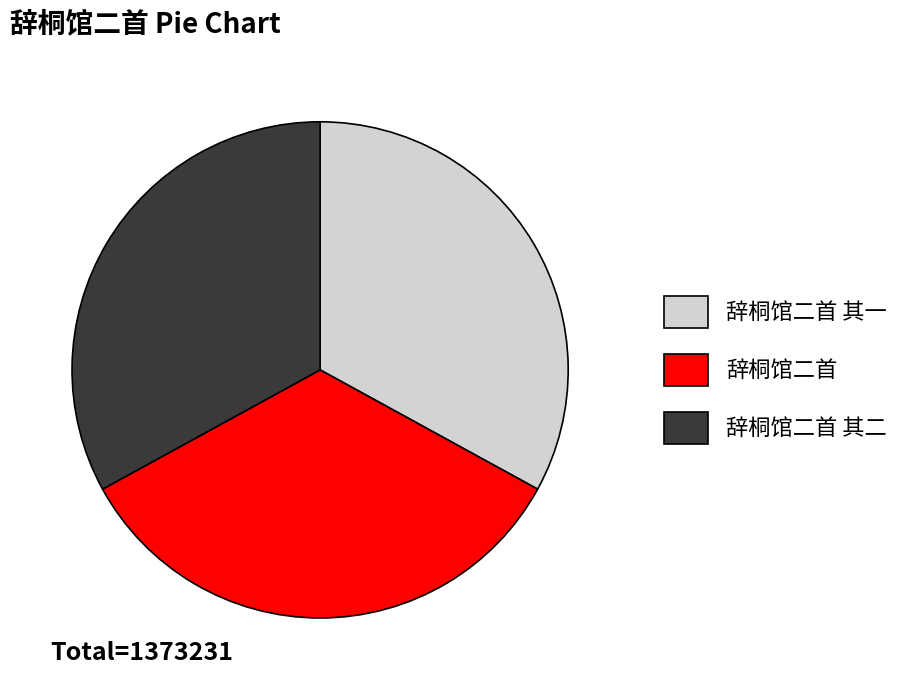

Is there any slice that represents more than half of the pie?

No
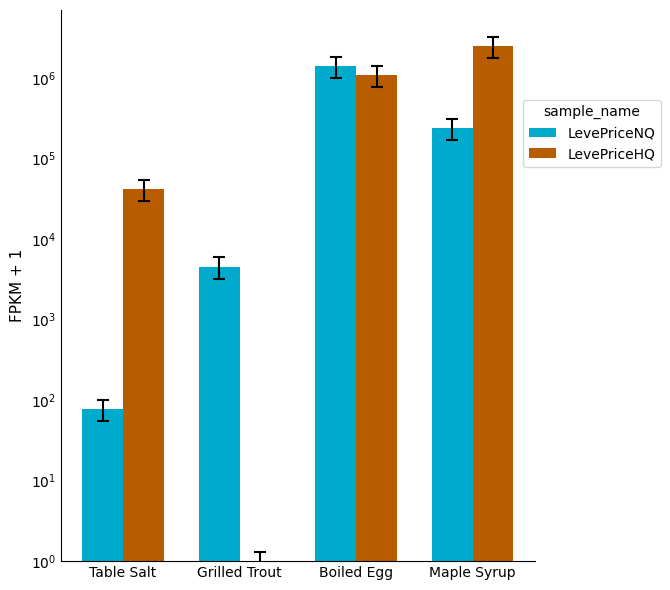

What is the sum of all LevePriceNQ values?

1670959.7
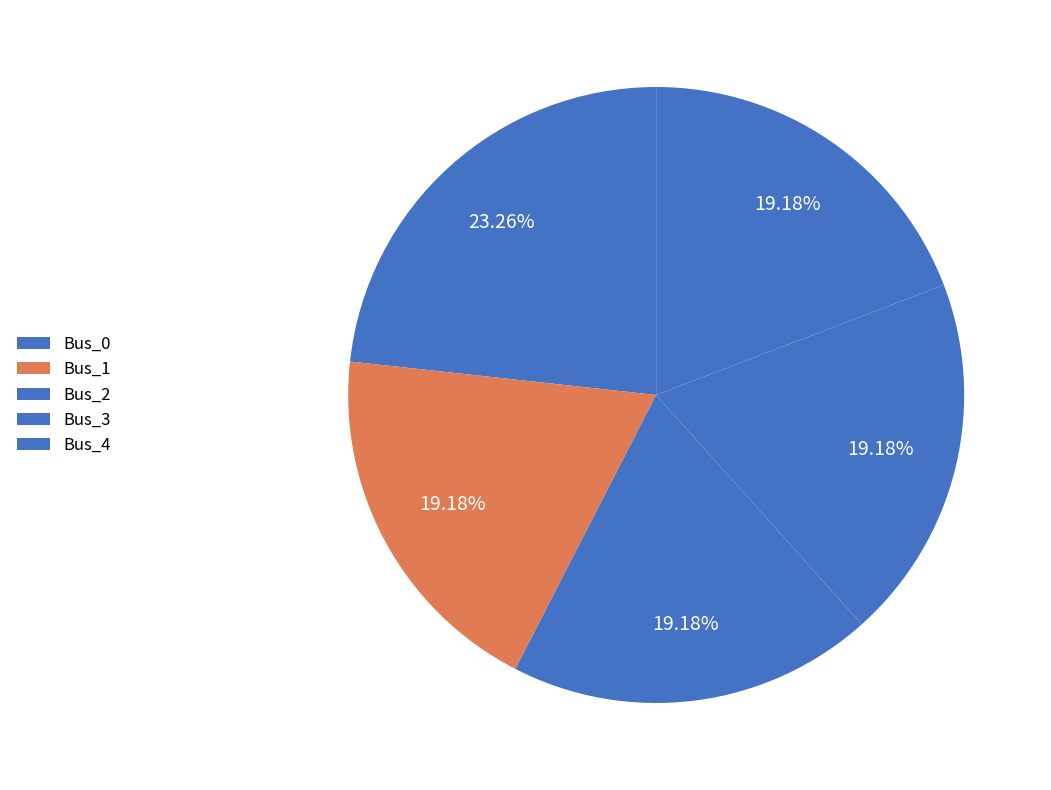

Does Bus_2 account for over 50% of the chart?

No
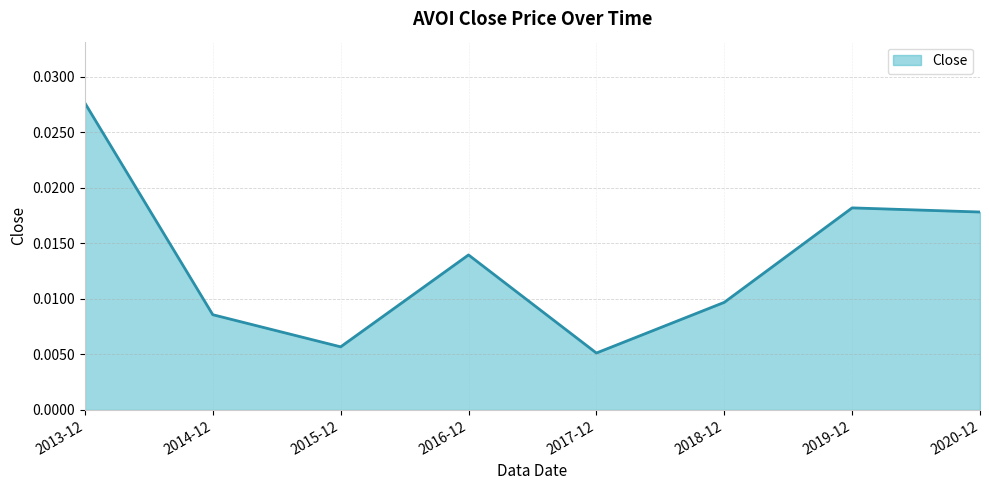

At which category does the chart reach its peak across all series?

2013-12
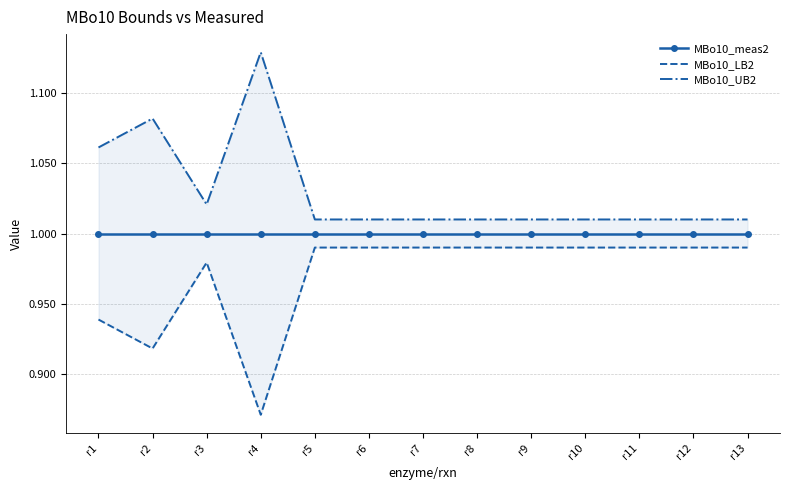

True or false: MBo10_meas2 has more than 1 points higher than both neighbors.

False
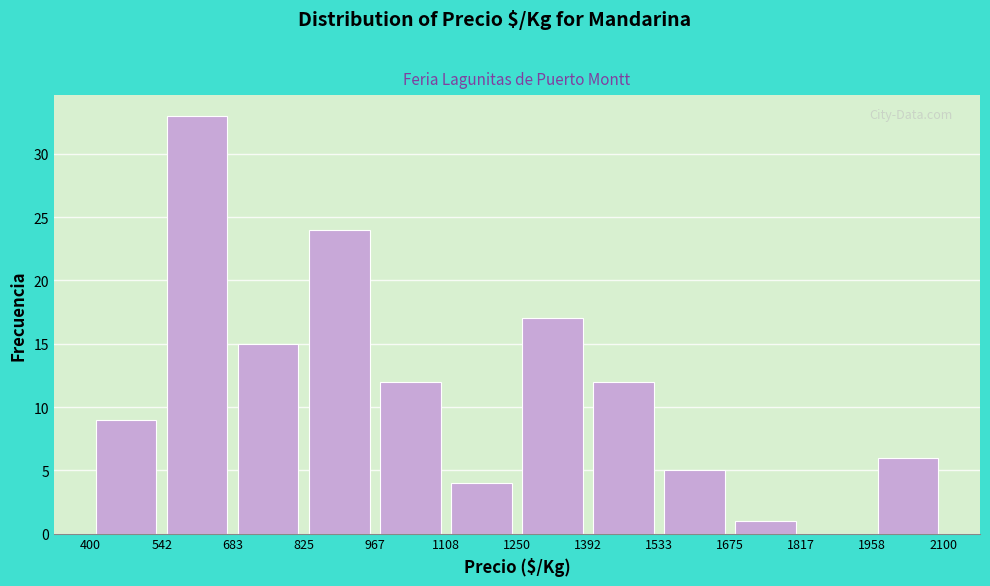

Reading left to right, transcribe this chart: for each bar, give the range it covers on the x-axis and its height. The values are not printed on the chart, so give them approximately, as read against the axis.

400 to 542: 9
542 to 683: 33
683 to 825: 15
825 to 967: 24
967 to 1108: 12
1108 to 1250: 4
1250 to 1392: 17
1392 to 1533: 12
1533 to 1675: 5
1675 to 1817: 1
1817 to 1958: 0
1958 to 2100: 6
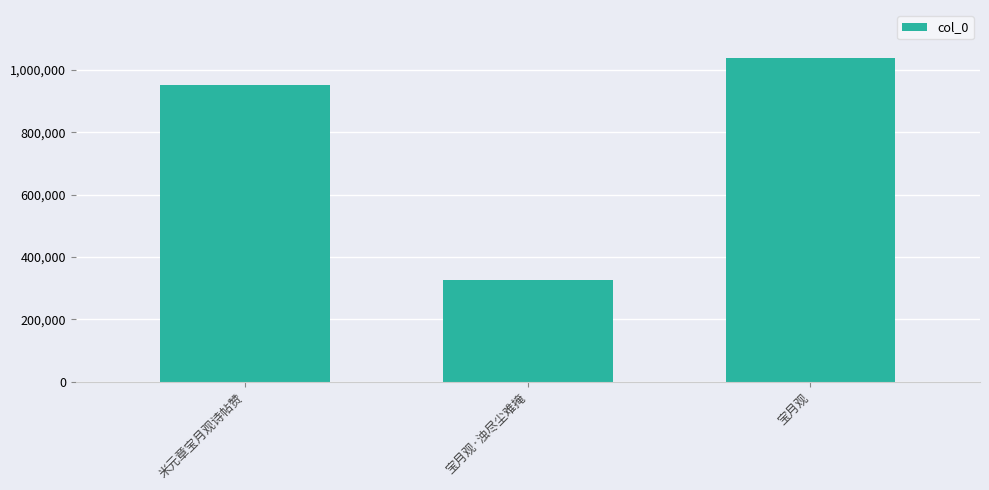

What is the difference between the values at 宝月观·浊尽尘难掩 and 宝月观?

709586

> [DESCRIPTION OF THE TASK]: Please extract every one of the lines above word for word, leaving out the pictures.

> [FINISHED EXERCISE]:
Is there any slice that represents more than half of the pie?

No

What is the sum of all LevePriceNQ values?

1670959.7

Does Bus_2 account for over 50% of the chart?

No

At which category does the chart reach its peak across all series?

2013-12

True or false: MBo10_meas2 has more than 1 points higher than both neighbors.

False

Reading left to right, transcribe this chart: for each bar, give the range it covers on the x-axis and its height. The values are not printed on the chart, so give them approximately, as read against the axis.

400 to 542: 9
542 to 683: 33
683 to 825: 15
825 to 967: 24
967 to 1108: 12
1108 to 1250: 4
1250 to 1392: 17
1392 to 1533: 12
1533 to 1675: 5
1675 to 1817: 1
1817 to 1958: 0
1958 to 2100: 6

What is the difference between the values at 宝月观·浊尽尘难掩 and 宝月观?

709586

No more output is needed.